====== INFORMATION ======

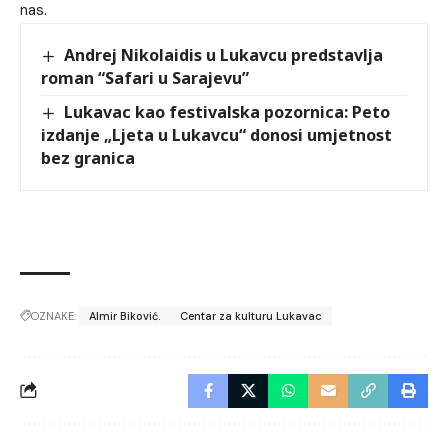
nas.
Andrej Nikolaidis u Lukavcu predstavlja
roman “Safari u Sarajevu”
Lukavac kao festivalska pozornica: Peto
izdanje „Ljeta u Lukavcu“ donosi umjetnost
bez granica
OZNAKE:
Almir Biković.
Centar za kulturu Lukavac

======

● **ABOUT THIS TASK**
If the word "Lukavac" appears in a line above, copy that line.

● **RESPONSE TO THE EXERCISE**
Lukavac kao festivalska pozornica: Peto
Centar za kulturu Lukavac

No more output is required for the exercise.